====== MATERIAL FOR THE TASK

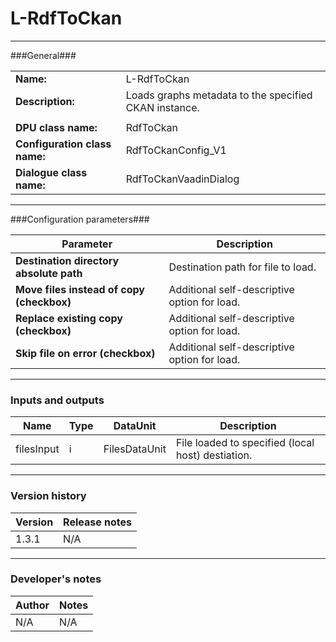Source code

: # L-RdfToCkan #
----------

###General###

|                              |                                                               |
|------------------------------|---------------------------------------------------------------|
|**Name:**                     |L-RdfToCkan                                             |
|**Description:**              |Loads graphs metadata to the specified CKAN instance. |
|                              |                                                               |
|**DPU class name:**           |RdfToCkan     | 
|**Configuration class name:** |RdfToCkanConfig_V1                           |
|**Dialogue class name:**      |RdfToCkanVaadinDialog | 

***

###Configuration parameters###


|Parameter                        |Description                             |                                                        
|---------------------------------|----------------------------------------|
|**Destination directory absolute path** |Destination path for file to load.  |
|**Move files instead of copy (checkbox)** | Additional self-descriptive option for load.|
|**Replace existing copy (checkbox)** | Additional self-descriptive option for load. |
|**Skip file on error (checkbox)** | Additional self-descriptive option for load. |

***

### Inputs and outputs ###

|Name                |Type       |DataUnit                         |Description                        |
|--------------------|-----------|---------------------------------|-----------------------------------|
|filesInput |i |FilesDataUnit |File loaded to specified (local host) destiation.  |

***

### Version history ###

|Version            |Release notes                                   |
|-------------------|------------------------------------------------|
|1.3.1              |N/A                                             |                                


***

### Developer's notes ###

|Author            |Notes                 |
|------------------|----------------------|
|N/A               |N/A                   |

============

Reproduce the data above verbatim, line for line, and omit the picture.

Source code

: # L-RdfToCkan #
----------

###General###

|                              |                                                               |
|------------------------------|---------------------------------------------------------------|
|**Name:**                     |L-RdfToCkan                                             |
|**Description:**              |Loads graphs metadata to the specified CKAN instance. |
|                              |                                                               |
|**DPU class name:**           |RdfToCkan     | 
|**Configuration class name:** |RdfToCkanConfig_V1                           |
|**Dialogue class name:**      |RdfToCkanVaadinDialog | 

***

###Configuration parameters###


|Parameter                        |Description                             |                                                        
|---------------------------------|----------------------------------------|
|**Destination directory absolute path** |Destination path for file to load.  |
|**Move files instead of copy (checkbox)** | Additional self-descriptive option for load.|
|**Replace existing copy (checkbox)** | Additional self-descriptive option for load. |
|**Skip file on error (checkbox)** | Additional self-descriptive option for load. |

***

### Inputs and outputs ###

|Name                |Type       |DataUnit                         |Description                        |
|--------------------|-----------|---------------------------------|-----------------------------------|
|filesInput |i |FilesDataUnit |File loaded to specified (local host) destiation.  |

***

### Version history ###

|Version            |Release notes                                   |
|-------------------|------------------------------------------------|
|1.3.1              |N/A                                             |                                


***

### Developer's notes ###

|Author            |Notes                 |
|------------------|----------------------|
|N/A               |N/A                   |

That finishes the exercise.